## Exercise requirements
Print out the data exactly, keeping every image out of it.

BEGIN Records for the exercise

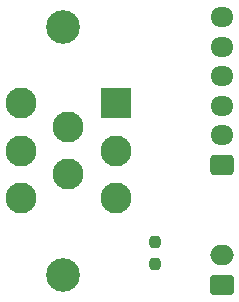
<source format=gbr>
%TF.GenerationSoftware,KiCad,Pcbnew,(6.0.1)*%
%TF.CreationDate,2022-02-14T12:02:22-05:00*%
%TF.ProjectId,Emrax_Breakout,456d7261-785f-4427-9265-616b6f75742e,rev?*%
%TF.SameCoordinates,Original*%
%TF.FileFunction,Soldermask,Top*%
%TF.FilePolarity,Negative*%
%FSLAX46Y46*%
G04 Gerber Fmt 4.6, Leading zero omitted, Abs format (unit mm)*
G04 Created by KiCad (PCBNEW (6.0.1)) date 2022-02-14 12:02:22*
%MOMM*%
%LPD*%
G01*
G04 APERTURE LIST*
G04 Aperture macros list*
%AMRoundRect*
0 Rectangle with rounded corners*
0 $1 Rounding radius*
0 $2 $3 $4 $5 $6 $7 $8 $9 X,Y pos of 4 corners*
0 Add a 4 corners polygon primitive as box body*
4,1,4,$2,$3,$4,$5,$6,$7,$8,$9,$2,$3,0*
0 Add four circle primitives for the rounded corners*
1,1,$1+$1,$2,$3*
1,1,$1+$1,$4,$5*
1,1,$1+$1,$6,$7*
1,1,$1+$1,$8,$9*
0 Add four rect primitives between the rounded corners*
20,1,$1+$1,$2,$3,$4,$5,0*
20,1,$1+$1,$4,$5,$6,$7,0*
20,1,$1+$1,$6,$7,$8,$9,0*
20,1,$1+$1,$8,$9,$2,$3,0*%
G04 Aperture macros list end*
%ADD10RoundRect,0.250000X0.750000X-0.600000X0.750000X0.600000X-0.750000X0.600000X-0.750000X-0.600000X0*%
%ADD11O,2.000000X1.700000*%
%ADD12RoundRect,0.237500X0.237500X-0.250000X0.237500X0.250000X-0.237500X0.250000X-0.237500X-0.250000X0*%
%ADD13RoundRect,0.250000X0.725000X-0.600000X0.725000X0.600000X-0.725000X0.600000X-0.725000X-0.600000X0*%
%ADD14O,1.950000X1.700000*%
%ADD15C,2.850000*%
%ADD16R,2.625000X2.625000*%
%ADD17C,2.625000*%
G04 APERTURE END LIST*
D10*
%TO.C,J3*%
X144499600Y-80390000D03*
D11*
X144499600Y-77890000D03*
%TD*%
D12*
%TO.C,R1*%
X138860800Y-78610100D03*
X138860800Y-76785100D03*
%TD*%
D13*
%TO.C,J2*%
X144499600Y-70230000D03*
D14*
X144499600Y-67730000D03*
X144499600Y-65230000D03*
X144499600Y-62730000D03*
X144499600Y-60230000D03*
X144499600Y-57730000D03*
%TD*%
D15*
%TO.C,J1*%
X131008000Y-58524000D03*
X131008000Y-79524000D03*
D16*
X135508000Y-65024000D03*
D17*
X135508000Y-69024000D03*
X135508000Y-73024000D03*
X131508000Y-67024000D03*
X131508000Y-71024000D03*
X127508000Y-65024000D03*
X127508000Y-69024000D03*
X127508000Y-73024000D03*
%TD*%
M02*

</source>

END Records for the exercise

## Finished task
<source format=gbr>
%TF.GenerationSoftware,KiCad,Pcbnew,(6.0.1)*%
%TF.CreationDate,2022-02-14T12:02:22-05:00*%
%TF.ProjectId,Emrax_Breakout,456d7261-785f-4427-9265-616b6f75742e,rev?*%
%TF.SameCoordinates,Original*%
%TF.FileFunction,Soldermask,Top*%
%TF.FilePolarity,Negative*%
%FSLAX46Y46*%
G04 Gerber Fmt 4.6, Leading zero omitted, Abs format (unit mm)*
G04 Created by KiCad (PCBNEW (6.0.1)) date 2022-02-14 12:02:22*
%MOMM*%
%LPD*%
G01*
G04 APERTURE LIST*
G04 Aperture macros list*
%AMRoundRect*
0 Rectangle with rounded corners*
0 $1 Rounding radius*
0 $2 $3 $4 $5 $6 $7 $8 $9 X,Y pos of 4 corners*
0 Add a 4 corners polygon primitive as box body*
4,1,4,$2,$3,$4,$5,$6,$7,$8,$9,$2,$3,0*
0 Add four circle primitives for the rounded corners*
1,1,$1+$1,$2,$3*
1,1,$1+$1,$4,$5*
1,1,$1+$1,$6,$7*
1,1,$1+$1,$8,$9*
0 Add four rect primitives between the rounded corners*
20,1,$1+$1,$2,$3,$4,$5,0*
20,1,$1+$1,$4,$5,$6,$7,0*
20,1,$1+$1,$6,$7,$8,$9,0*
20,1,$1+$1,$8,$9,$2,$3,0*%
G04 Aperture macros list end*
%ADD10RoundRect,0.250000X0.750000X-0.600000X0.750000X0.600000X-0.750000X0.600000X-0.750000X-0.600000X0*%
%ADD11O,2.000000X1.700000*%
%ADD12RoundRect,0.237500X0.237500X-0.250000X0.237500X0.250000X-0.237500X0.250000X-0.237500X-0.250000X0*%
%ADD13RoundRect,0.250000X0.725000X-0.600000X0.725000X0.600000X-0.725000X0.600000X-0.725000X-0.600000X0*%
%ADD14O,1.950000X1.700000*%
%ADD15C,2.850000*%
%ADD16R,2.625000X2.625000*%
%ADD17C,2.625000*%
G04 APERTURE END LIST*
D10*
%TO.C,J3*%
X144499600Y-80390000D03*
D11*
X144499600Y-77890000D03*
%TD*%
D12*
%TO.C,R1*%
X138860800Y-78610100D03*
X138860800Y-76785100D03*
%TD*%
D13*
%TO.C,J2*%
X144499600Y-70230000D03*
D14*
X144499600Y-67730000D03*
X144499600Y-65230000D03*
X144499600Y-62730000D03*
X144499600Y-60230000D03*
X144499600Y-57730000D03*
%TD*%
D15*
%TO.C,J1*%
X131008000Y-58524000D03*
X131008000Y-79524000D03*
D16*
X135508000Y-65024000D03*
D17*
X135508000Y-69024000D03*
X135508000Y-73024000D03*
X131508000Y-67024000D03*
X131508000Y-71024000D03*
X127508000Y-65024000D03*
X127508000Y-69024000D03*
X127508000Y-73024000D03*
%TD*%
M02*

</source>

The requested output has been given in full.